-- Tarefas do exercício --
• A. Qual é o título do livro de Idelber Avelar mencionado no texto sobre a ficção de Tabajara Ruas?
• B. Diga se cada afirmação a seguir está de acordo com o texto sobre a ficção de Tabajara Ruas e cite as palavras exatas do texto que decidem: (i) Segundo Avelar, a alegoria é a resposta estética à derrota política das esquerdas latino-americanas. (ii) O trabalho concebido antes para a apresentação foi abandonado por completo. (iii) A linguagem alegórica defendida na tese é de matriz freudiana.

-- Trecho do texto --
►

ENTRE
PARÊNTESES:
O
LUGAR DO MURMÚRIO NA FICÇÃO DE TABAJARA RUAS
Rosana
Kohl Bines
Jean-François
Lyotard escreve que devemos estar sempre suscetíveis às turbulências
do pensamento. Havia concebido um outro trabalho para apresentar
hoje aqui, mas dele abro mão, apenas parcialmente, para tentar
enfrentar, em voz alta e na expectativa do diálogo, certo
desconforto que anda assombrando minhas leituras recentes
sobre a produção teórica em torno das literaturas pós-ditatoriais
na América Latina e em particular no Brasil.
O
desconforto de que falo tem a ver com as enormes demandas
que pesam sobre a escrita ficcional pós-64. Assusta-me, por
exemplo, a afirmação categórica de que o imperativo da literatura
pós-ditatorial é o imperativo do luto. A tese, desenvolvida
por Idelber Avelar no influente livro Alegorias da Derrota
[1] , reivindica um modo bastante particular de contar
a experiência ditatorial, elegendo a linguagem alegórica,
de matriz benjaminiana, como única estratégia fecunda de acesso
e nomeação do trauma. A alegoria, segundo Avelar, é a resposta
estética à derrota política das esquerdas latino-americanas.
É uma forma de engajamento com o passado, em sua face de morte,
enfrentando tudo aquilo que não se deu e o que não foi possível
conquistar. Só a partir das ruínas, dos restos produzidos
na esteira da truculência militar, a literatura encontra ressonância
no presente, pelo ato mesmo de pô-lo em crise, quando lembra
ser este um produto das catástrofes do passado. A alegoria
, portanto, cumpre a tarefa fundamental de incorporar a perda
ao relato, fazendo da ferida aberta do passado a alegoria
de um presente em crise
[2] .

◄

-- Registros extraídos --
►

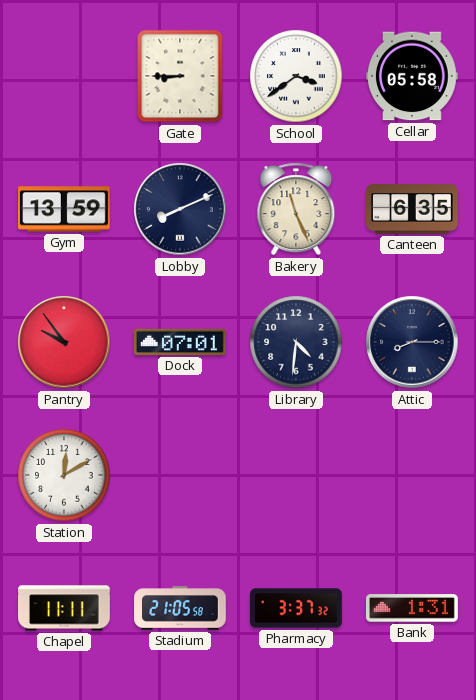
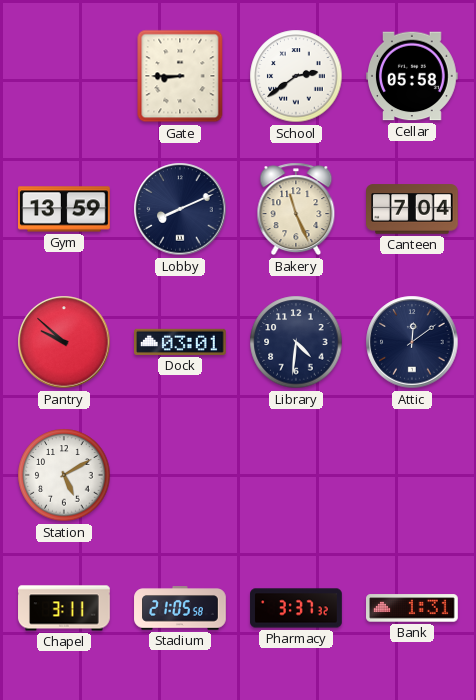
School: 3:39 -> 2:39
Canteen: 6:35 -> 7:04
Pantry: 9:54 -> 9:52
Dock: 07:01 -> 03:01
Attic: 8:15 -> 12:09
Station: 12:10 -> 5:10
Chapel: 11:11 -> 3:11
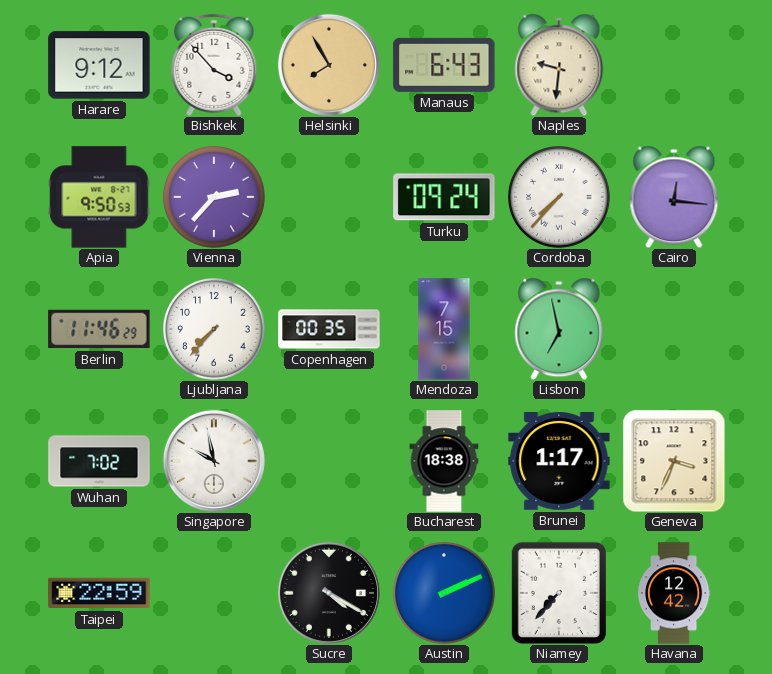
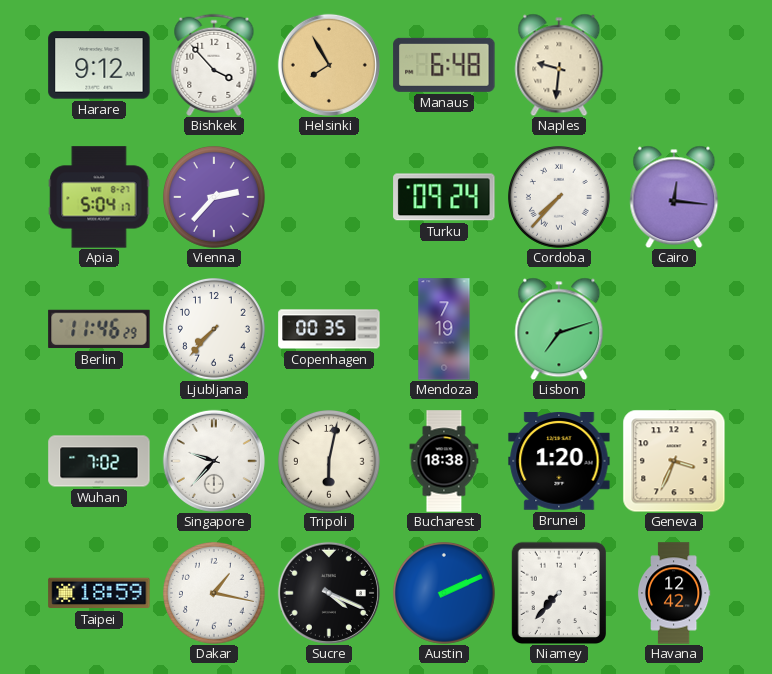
Manaus: 6:43 -> 6:48
Apia: 9:50 -> 5:04
Mendoza: 7:15 -> 7:19
Lisbon: 6:58 -> 7:12
Singapore: 9:58 -> 9:37
Tripoli: none -> 6:02
Brunei: 1:17 -> 1:20
Taipei: 22:59 -> 18:59
Dakar: none -> 1:17
Sucre: 4:20 -> 4:19
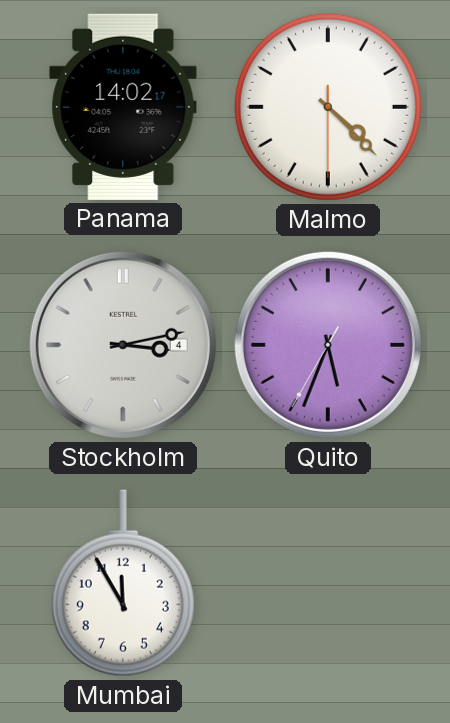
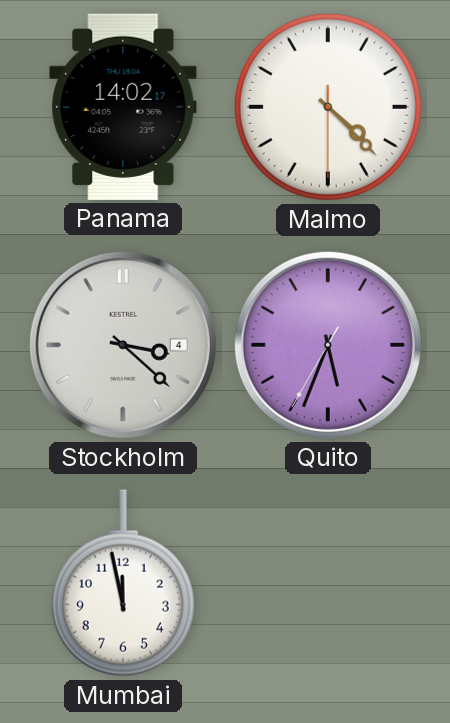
Stockholm: 3:13 -> 3:22
Mumbai: 11:55 -> 11:58
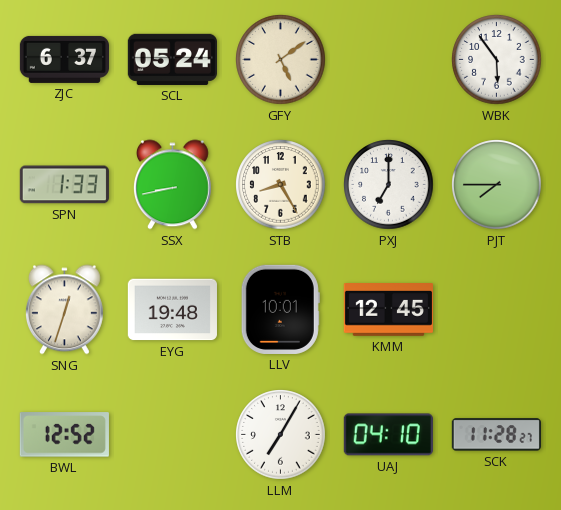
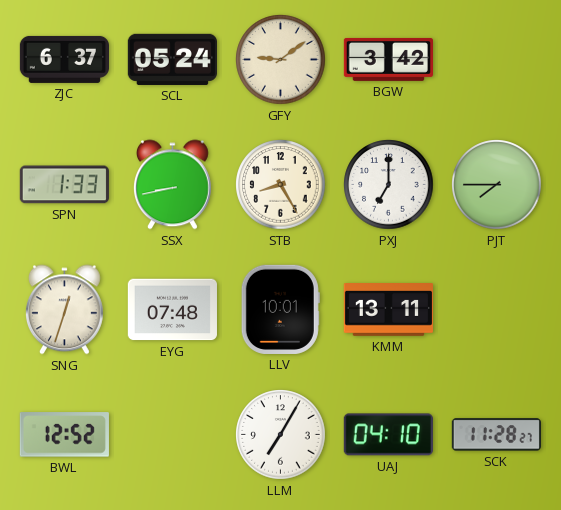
GFY: 5:09 -> 9:09
BGW: none -> 3:42
WBK: 5:54 -> none
EYG: 19:48 -> 07:48
KMM: 12:45 -> 13:11
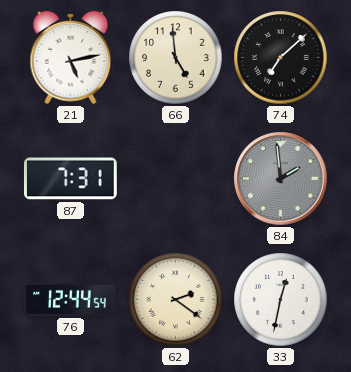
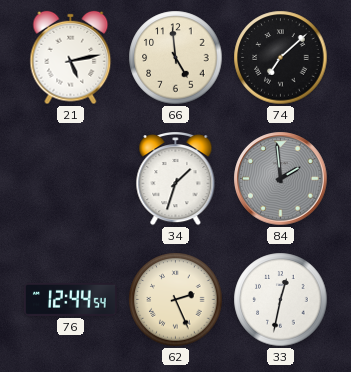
87: 7:31 -> none
34: none -> 1:33
62: 2:21 -> 2:26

◄

-- Respostas --
• A. Alegorias da Derrota.

• B.
(i) Sim: "A alegoria, segundo Avelar, é a resposta estética à derrota política das esquerdas latino-americanas."
(ii) Não: "mas dele abro mão, apenas parcialmente"
(iii) Não: "de matriz benjaminiana"